I’ve watched people struggle with cancer—good people, godly people. They were already mature Christians when they were diagnosed. If we assume that God inflicts suffering upon us to help us grow up these are not the kind of people he would choose to inflict. I have to believe something else. I have to believe that we live in a world that has cancer in it, and it’s not that God inflicts some people with cancer and not others but simply that cancer happens, and that it can happen to anyone, and that when it does you begin to see very quickly what those people are made of. They are made of flesh and bone, first of all. They are mortal, which means that they are “subject to death.” But they are also made of stronger stuff—of faith and hope and courage that defy the circumstances of their lives. They keep on believing even when their loved ones tell them to “curse God and die,” even when their best friends ask, “What did you do to deserve this?” They might come to a place where they give up believing that God is going to make them well but they don’t give up believing in God.
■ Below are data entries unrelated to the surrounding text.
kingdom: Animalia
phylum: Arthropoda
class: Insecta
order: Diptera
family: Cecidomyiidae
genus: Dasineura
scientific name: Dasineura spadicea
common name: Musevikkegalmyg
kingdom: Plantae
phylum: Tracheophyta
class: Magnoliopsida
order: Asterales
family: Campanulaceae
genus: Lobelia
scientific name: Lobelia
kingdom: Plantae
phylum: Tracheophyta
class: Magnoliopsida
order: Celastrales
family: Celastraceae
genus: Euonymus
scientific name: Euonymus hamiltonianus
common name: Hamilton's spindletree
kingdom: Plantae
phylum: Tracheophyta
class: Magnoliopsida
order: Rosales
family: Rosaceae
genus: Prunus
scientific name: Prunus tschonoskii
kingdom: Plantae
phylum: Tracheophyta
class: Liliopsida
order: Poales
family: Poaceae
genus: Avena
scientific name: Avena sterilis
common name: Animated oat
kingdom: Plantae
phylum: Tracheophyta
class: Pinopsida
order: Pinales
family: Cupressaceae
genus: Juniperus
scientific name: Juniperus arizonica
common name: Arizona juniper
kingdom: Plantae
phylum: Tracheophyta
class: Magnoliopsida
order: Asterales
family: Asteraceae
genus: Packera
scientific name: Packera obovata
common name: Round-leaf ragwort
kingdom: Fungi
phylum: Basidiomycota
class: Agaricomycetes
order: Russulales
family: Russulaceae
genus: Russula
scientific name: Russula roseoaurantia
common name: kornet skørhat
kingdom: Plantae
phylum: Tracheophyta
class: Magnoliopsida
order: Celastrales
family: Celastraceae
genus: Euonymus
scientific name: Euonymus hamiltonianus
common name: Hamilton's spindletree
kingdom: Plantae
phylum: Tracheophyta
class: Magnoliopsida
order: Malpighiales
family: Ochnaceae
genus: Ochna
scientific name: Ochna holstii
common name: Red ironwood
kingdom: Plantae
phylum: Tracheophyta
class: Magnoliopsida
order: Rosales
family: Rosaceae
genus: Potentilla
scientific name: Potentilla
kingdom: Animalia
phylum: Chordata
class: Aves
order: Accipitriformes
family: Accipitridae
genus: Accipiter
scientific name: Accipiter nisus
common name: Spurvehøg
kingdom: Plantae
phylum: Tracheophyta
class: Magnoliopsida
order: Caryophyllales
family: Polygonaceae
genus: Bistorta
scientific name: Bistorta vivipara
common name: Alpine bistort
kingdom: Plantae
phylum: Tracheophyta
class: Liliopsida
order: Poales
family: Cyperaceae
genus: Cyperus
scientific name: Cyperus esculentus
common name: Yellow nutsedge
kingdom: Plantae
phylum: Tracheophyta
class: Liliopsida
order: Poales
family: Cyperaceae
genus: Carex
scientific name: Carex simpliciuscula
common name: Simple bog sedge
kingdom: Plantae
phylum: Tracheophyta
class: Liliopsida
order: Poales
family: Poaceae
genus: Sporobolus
And when you’ve been in the presence of such people—wow!—there’s something holy about it, as if they had already been to the other side, and caught a glimpse of how things are going to be, and somehow found peace with it all. Their faces begin to shine. They start comforting you instead of the other way around.
That’s the kind of world we live in. It’s not a world where the righteous are always rewarded and the wicked always suffer. Sometimes it seems to be just the opposite of that. And it’s not a world designed for our hedonistic pleasure—a tropical paradise where we lie by the pool sipping fruity cocktails forever. It’s a world where we can grow up, where souls can be made, and maybe that’s the point of it all. Maybe what God wants for his children even more than pleasure is joy. And maybe he knows that the way to joy is not around suffering, but through it. This is the way the author of Hebrews puts it: “Let us fix our eyes on Jesus, the author and perfecter of our faith, who for the sake of the joy that was set before him endured the cross, disregarding its shame, and has taken his seat at the right hand of the throne of God. Consider him…so that you may not grow weary or lose heart” (Heb. 12:2-3).
This is the word of the Lord.
Thanks be to God.
[i] John Hick, Evil and the God of Love (San Francisco: Harper & Row, 1966, 1977), p. 257.
Jim Somerville is pastor of First Baptist Church in Richmond, Virginia.